HUNTSVILLE — A debate among seven of the eight candidates for Huntsville City School Board addressed questions regarding personal political beliefs, mask mandates, and critical race theory in schools. “Cookies and Candidates”, hosted by the group 5 Strong, took place Wednesday at the downtown Huntsville Madison County library.

District 2 candidates Sean Lulofs, Holly McCarty and Jeniece Willis Wilmer were joined by District 3 candidates Andrea Alvarez, incumbent Elisa Ferrell, and Angela McClure. Candidate for District 4, Ricky Howard, also took part while incumbent Ryan Renaud did not attend.

The debate included eight long-form questions where candidates were each given one minute to answer, followed by a “lightning round” question that could only be answered with a “yes”, “no”, or “I don’t know.” Audience questions were also allowed in the last part  with candidates given one minute each to answer.

When asked the lightning round question, “Do you support mandatory masking of students?”, each candidate answered no. However, in a follow-up question from the audience, candidates were asked to expand their answers considering masks were required in Huntsville City Schools.

Ferrell said the superintendent has the power to require masks, not the school board. Lulofs said he was frustrated about the masking issue and that is why he is running for the school board.

“I wasn’t heard, no one responded to my questions or my emails,” said Lulofs.

Wilmer said school officials were doing the best they could with the information they had at the time.

Candidates were also asked by the audience about their political beliefs. McClure responded while she is personally a conservative, “Politics do not belong in education.” Ferrell said she cast her first vote for Reagan and has voted Republican ever since.

When asked about elected school boards versus appointed school boards, Alvarez stood up quickly to decry the current system, “This system is not better, what we have done, we have entered a race and polarized it.”

Howard offered a differing view, saying elected school board members ensure the people are represented.

An additional lightning round question revealed all candidates opposed CRT being included in Huntsville City Schools curriculum. The Alabama State Board of Education passed a resolution in August 2021 banning the instruction of CRT in public schools.

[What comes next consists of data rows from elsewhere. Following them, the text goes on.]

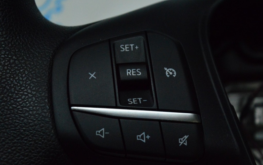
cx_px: 132
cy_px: 85
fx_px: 606
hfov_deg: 24.5
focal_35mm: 85
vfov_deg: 15.4
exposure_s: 1/800
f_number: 6.3
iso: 6400
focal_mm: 55
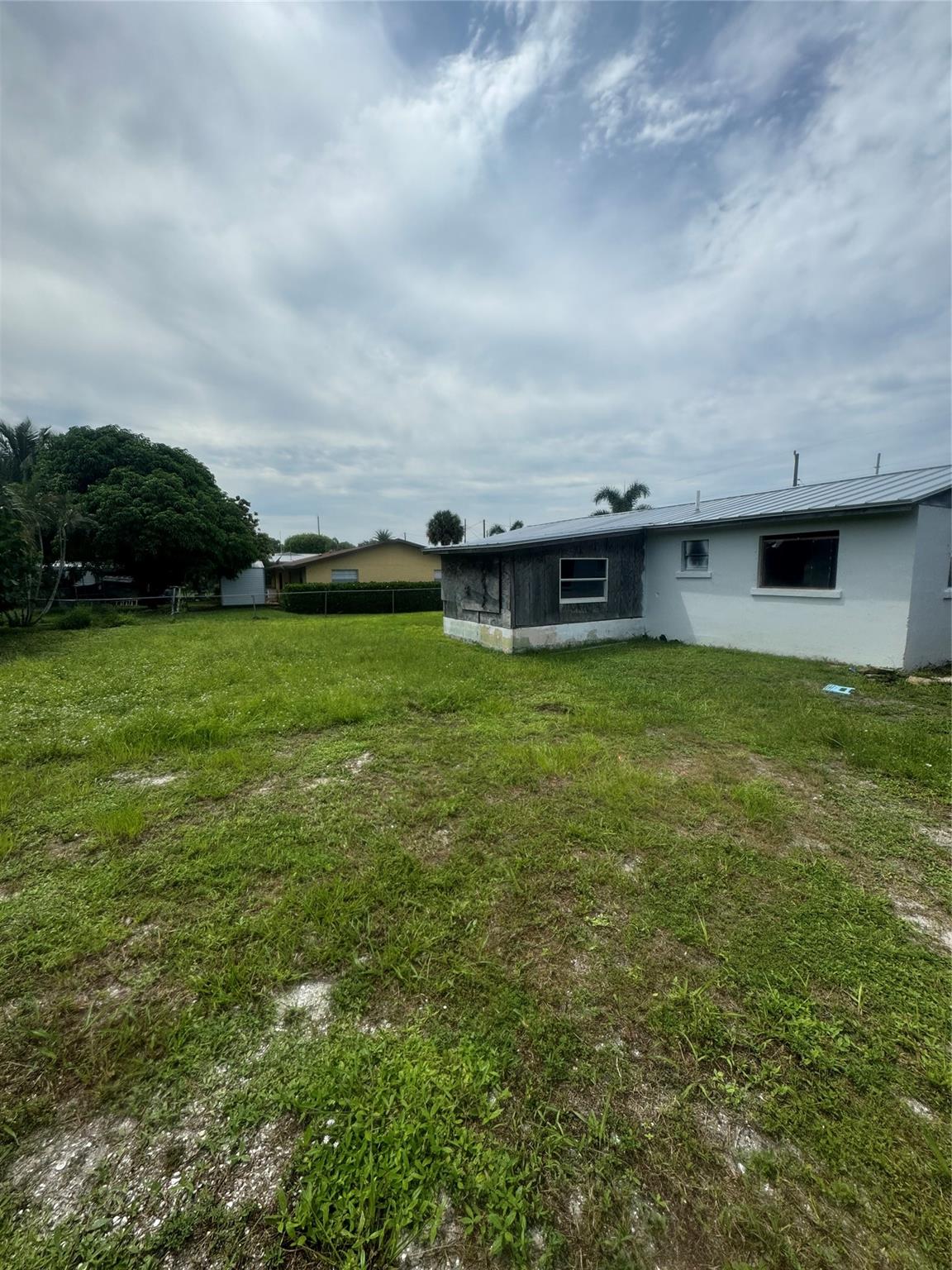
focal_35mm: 14
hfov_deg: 85.7
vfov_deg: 102.1
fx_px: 513
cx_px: 476
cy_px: 635
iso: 50
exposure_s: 1/2674
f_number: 2.2
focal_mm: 2.22
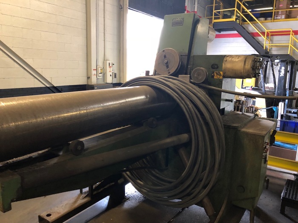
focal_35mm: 28
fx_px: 241
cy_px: 112
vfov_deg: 49.7
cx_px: 149
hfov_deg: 63.4
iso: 100
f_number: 1.8
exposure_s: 1/15
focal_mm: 3.99
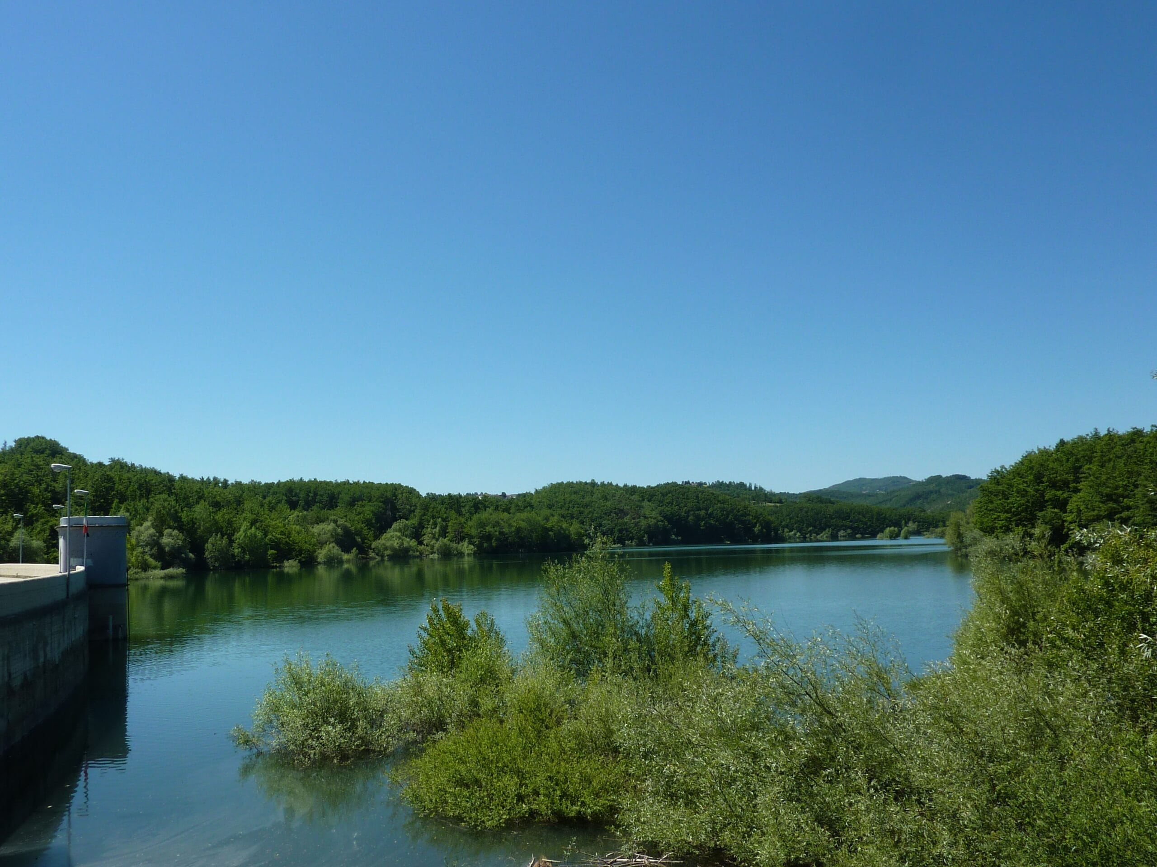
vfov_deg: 54.9
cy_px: 434
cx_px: 578
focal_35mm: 25
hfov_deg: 69.4
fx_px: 836
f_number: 5
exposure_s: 1/500
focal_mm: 4.1
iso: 80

Audience member Amber Hyland, a resident of District 3, said she was pleased with the debate.

“I think this is beneficial.  I can learn more about the candidates, even the ones not in my district,” said Hyland who has a fifth-grader and a third-grader in Huntsville City Schools.  Hyland said she was especially interested in the candidates past school involvement, “It was important to me to learn about who has actually volunteered and worked in our schools.”

Registered voters in Districts 2, 3 and 4 will head to the polls Aug. 23 to cast their ballots for City Council and Board of Education in the municipal election.